“Invito i miei concittadini ad iscriversi alla Società Operaia di Mutuo Soccorso fra gli Artisti e gli Operai di Perugia, una delle società più antiche d’Italia. Fondata nel lontano 1861 la società operaia perugina nasce, come tante altre esperienze analoghe nell’Italia unita o in procinto di diventarlo, per rispondere alle necessità di difesa del mondo del lavoro e dei meno abbienti. Possiamo anzi affermare che sono proprio le società operaie a gettare le fondamenta dello stato sociale come lo abbiamo conosciuto. I lavoratori della seconda metà del secolo scorso potevano contare su una organizzazione mutualistica che provvedeva ai loro bisogni in caso di malattia e, in qualche esperienza, si intravedevano i prodromi del sistema sanitario e del sistema pensionistico nazionale. Un argine a difesa del mondo del lavoro contro il nascente sistema industriale e capitalistico che, soprattutto nelle grandi città, mieteva manodopera a costi irrisori senza alcuna tutela per la salute e le famiglie dei lavoratori. L’apporto del mutuo soccorso nella fase iniziale dell’affermazione di diritti sociali è indubbio. All’interno della cerchia dell’associazione il vincolo di reciprocità statutariamente affermato faceva sì che il singolo lavoratore, di fronte alle sventure della vita, per la prima volta cessasse di cadere nella condizione del bisognoso che implora benevolenza verso l’alto, diventando invece un soggetto portatore del diritto al sostegno solidale dell’associazione”.

 
“La società operaia perugina, e le società operaie in genere, rappresentano una grande lezione di civiltà, quanto mai attuale ai nostri giorni, mentre assistiamo ad un degrado della concezione del lavoro sempre più variabile dipendente dal profitto e il liberismo, corroborato anche dalle scelte imposte dall’Europa delle banche, continua a minare le fondamenta dei welfare degli stati nazionali.

 
La società contemporanea spezza legami sociali e costruisce di fatto e ideologicamente le derive individualistiche. Forme di nuovo mutualismo non possono essere viste come interventi di supplenza di diritti negati dalla crisi e dal restringimento del welfare ma come azione diretta positiva volta a rendere esigibili diritti elusi, a promuovere nuovi diritti e, soprattutto, tesa ad affermare un rapporto radicalmente mutato tra pubblica amministrazione e società che veda emergere il protagonismo dei soggetti, il loro potere di partecipazione solidale alle scelte e alle decisioni che riguardano le loro esistenze.
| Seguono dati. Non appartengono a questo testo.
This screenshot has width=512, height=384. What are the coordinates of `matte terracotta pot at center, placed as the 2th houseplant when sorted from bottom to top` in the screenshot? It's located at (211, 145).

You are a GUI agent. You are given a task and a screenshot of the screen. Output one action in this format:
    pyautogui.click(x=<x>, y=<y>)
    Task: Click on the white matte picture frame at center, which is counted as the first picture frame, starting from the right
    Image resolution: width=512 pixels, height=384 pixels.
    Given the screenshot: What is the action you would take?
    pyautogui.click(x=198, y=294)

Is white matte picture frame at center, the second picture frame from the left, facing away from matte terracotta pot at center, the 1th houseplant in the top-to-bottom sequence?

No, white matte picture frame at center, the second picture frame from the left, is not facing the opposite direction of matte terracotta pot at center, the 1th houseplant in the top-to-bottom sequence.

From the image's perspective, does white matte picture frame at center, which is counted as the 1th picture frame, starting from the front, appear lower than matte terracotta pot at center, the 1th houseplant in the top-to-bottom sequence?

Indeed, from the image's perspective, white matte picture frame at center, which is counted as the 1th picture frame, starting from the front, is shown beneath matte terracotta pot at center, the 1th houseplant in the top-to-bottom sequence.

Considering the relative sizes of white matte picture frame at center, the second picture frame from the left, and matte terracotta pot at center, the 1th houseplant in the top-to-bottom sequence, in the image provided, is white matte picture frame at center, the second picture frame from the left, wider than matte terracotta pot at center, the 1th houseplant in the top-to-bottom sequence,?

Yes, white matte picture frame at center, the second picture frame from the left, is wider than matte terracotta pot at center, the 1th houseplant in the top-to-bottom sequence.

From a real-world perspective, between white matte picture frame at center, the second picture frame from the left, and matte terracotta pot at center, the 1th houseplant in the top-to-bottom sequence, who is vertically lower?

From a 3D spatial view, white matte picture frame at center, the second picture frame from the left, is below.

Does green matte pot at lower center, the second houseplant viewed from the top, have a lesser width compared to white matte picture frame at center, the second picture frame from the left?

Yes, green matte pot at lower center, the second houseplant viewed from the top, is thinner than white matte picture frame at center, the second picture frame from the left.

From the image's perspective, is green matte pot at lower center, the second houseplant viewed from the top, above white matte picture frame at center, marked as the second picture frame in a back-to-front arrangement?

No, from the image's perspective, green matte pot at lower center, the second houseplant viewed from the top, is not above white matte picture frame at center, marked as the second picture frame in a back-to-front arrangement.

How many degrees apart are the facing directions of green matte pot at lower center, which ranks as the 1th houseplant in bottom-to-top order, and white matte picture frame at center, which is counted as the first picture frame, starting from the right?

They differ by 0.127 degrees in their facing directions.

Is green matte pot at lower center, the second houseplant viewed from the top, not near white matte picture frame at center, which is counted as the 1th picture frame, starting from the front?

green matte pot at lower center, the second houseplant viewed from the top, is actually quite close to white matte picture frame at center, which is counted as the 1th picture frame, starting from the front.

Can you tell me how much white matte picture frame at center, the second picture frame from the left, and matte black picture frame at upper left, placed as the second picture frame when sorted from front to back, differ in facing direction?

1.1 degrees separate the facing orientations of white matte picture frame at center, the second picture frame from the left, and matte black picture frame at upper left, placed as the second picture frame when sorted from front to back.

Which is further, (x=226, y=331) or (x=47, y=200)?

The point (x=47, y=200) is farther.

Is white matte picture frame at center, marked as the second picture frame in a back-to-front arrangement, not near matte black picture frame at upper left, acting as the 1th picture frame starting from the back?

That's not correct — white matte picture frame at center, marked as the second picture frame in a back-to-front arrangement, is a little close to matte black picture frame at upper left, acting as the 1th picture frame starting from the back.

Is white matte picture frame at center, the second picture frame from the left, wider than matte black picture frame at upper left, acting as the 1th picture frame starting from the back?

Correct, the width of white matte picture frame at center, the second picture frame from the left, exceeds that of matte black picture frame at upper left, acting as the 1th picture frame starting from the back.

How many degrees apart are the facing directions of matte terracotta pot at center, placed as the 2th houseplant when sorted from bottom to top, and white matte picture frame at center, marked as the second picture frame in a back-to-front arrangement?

L’Italia è tra i paesi che registrano le maggiori disuguaglianze nella distribuzione dei redditi, seconda solo al Regno Unito nell'Unione europea e con livelli di disparità superiori alla media dei paesi Ocse. Inoltre gli estremi si allontanano, ovvero i ricchi sono sempre più ricchi e i poveri sempre più poveri. E la ricchezza si sposta sempre più nei portafogli della popolazione più anziana, a scapito delle giovani generazioni.
È evidente che dinanzi ad uno scenario così desolante non basta evocare lo spirito di chi, oltre centocinquant’anni fa, istituiva le società operaie, ma occorre recuperare l’eredità morale e sociale che quelle straordinarie esperienze ci hanno tramandato.

Come non accostare agli artisti e agli operai di allora i tanti disoccupati, i lavoratori senza diritti, le tante partite Iva, artigiani, commercianti, che vedono ridotte ulteriormente le loro tutele e le loro garanzie?

 
Sbaglia chi si ostina a ritenere la crisi economica che ha sconvolto l’economia mondiale come frutto di un ineluttabile disegno del fato. Ci sono responsabilità precise, scelte politiche ed economiche l’hanno innescata. Come si fa a non comprendere che la crisi non può essere affrontata con le stesse ricette che l’hanno determinata?

Occorrono, al contrario, soluzioni drastiche, iniziative che mettano al centro coloro che meno hanno, attraverso forme di tutela e di assistenza universalistiche come, ad esempio, l’introduzione del reddito minimo garantito, per consentire a tutti di poter dignitosamente vivere la propria esistenza, in qualità di portatori attivi di diritti e non come mendicanti in balia della carità e degli interessi del più forte.

Forse questo è il patrimonio ideale più importante che le società operaie ci hanno tramandato: mai quanto oggi dobbiamo farne tesoro per recuperare quella socialità e quei principi di mutua assistenza che non hanno solo fatto la fortuna degli aderenti ad esse ma hanno anche contribuito a rendere l’Italia un grande paese moderno così come Perugia la straordinaria città in cui viviamo”.